In a recent study we have described variations in both clinical and pathological characteristics of patients with GI-NENs among European countries (Ramesh et al. 2023). Here, we specifically analyzed the impact of the patients´ sex on these factors. These data integrate very well with the current discussion of sex-related factors in cancer patients. Among the total of 1354 patients (626 women and 728 men) that were part of our present analysis, 289 (21.3%) were derived from Germany, 247 (18.2%) from France, 283 (20.9%) from Spain and 535 (39.5%) from the U.K. As described in the introduction section of this manuscript, GI-NEN belong to the rare diseases with an annual incidence of 0.48/100000 (Dasari et al. 2017; Lahner et al. 2022). In this context, we were able to examine a relatively large cohort of patients derived from the IQVIA’s Oncology Dynamics database, representing an important strength of this analysis. Nevertheless, we recognize important limitations of our study that clearly need to be discussed: Most importantly, many information is lacking. As an example, data on a potential hereditary background as well as data on the functional activity are not available within the Oncology Dynamics database. Moreover, due to recent changes in the WHO classification of NEN, at least some patients with NEC might have been misclassified and rather represent NET G3, it is therefore likely that the database might not be representative for the whole spectrum of GI-NENs. Moreover, it is important to note that the database only included patients who were treated with drugs and the questionnaire used was not specifically designed for the research being conducted. The database also has limitations such as missing information on genetic factors and socioeconomic status. Additionally, it should be kept in mind that this study can only show associations and not causality, and it does not compare to other established databases. Finally, there is a possibility that different presentation patterns may lead to the observed sex-based differences, and the limited availability of covariates documented in the study hinders the ability to control for confounding factors.
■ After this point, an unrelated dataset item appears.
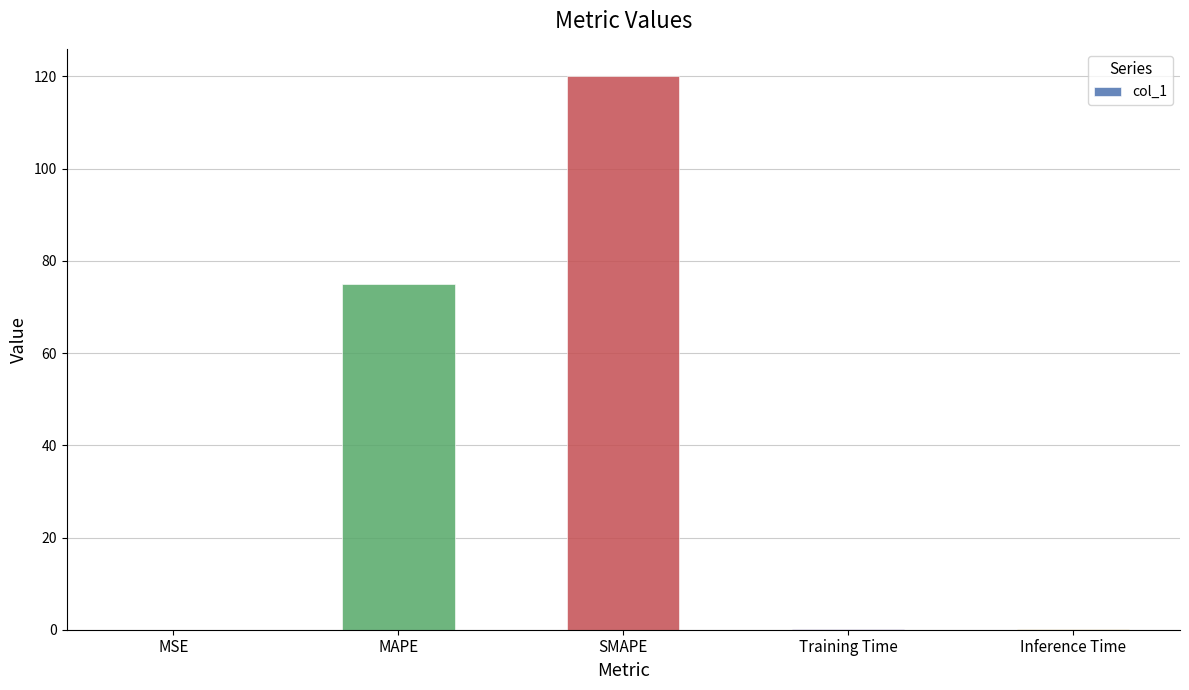

What is the sum of all values?

195.2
Despite these limitations, the database has been used in many studies and has been found to be suitable for clinical research (Loosen et al. 2022a).
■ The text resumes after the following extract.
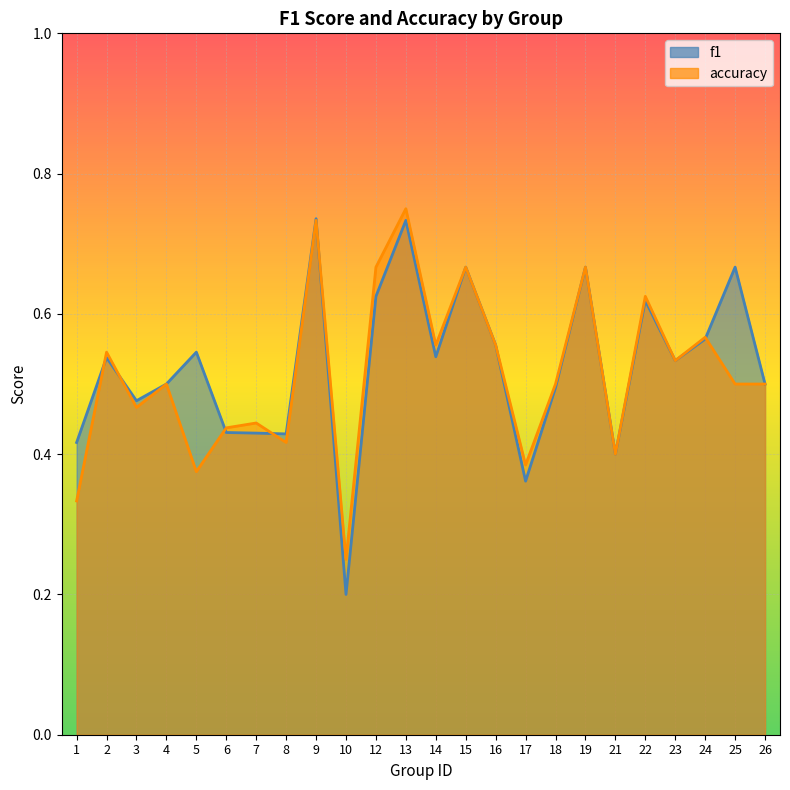

Which series has the largest total across all categories?

f1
In summary, our data highlight that GI-NENs demonstrate a higher proportion of females among low proliferative patients. In contrast to previous analyses, all other parameters including patients´ age, concomitant diseases, tumor origin, tumor stage, site of metastases, ECOG performance status and applied treatment were equally distributed between both sexes. The results presented here are important for getting a more complete picture on the epidemiology of GI-NENs and might trigger further epidemiological studies ultimately leading to a better clinical management of patients with NENs.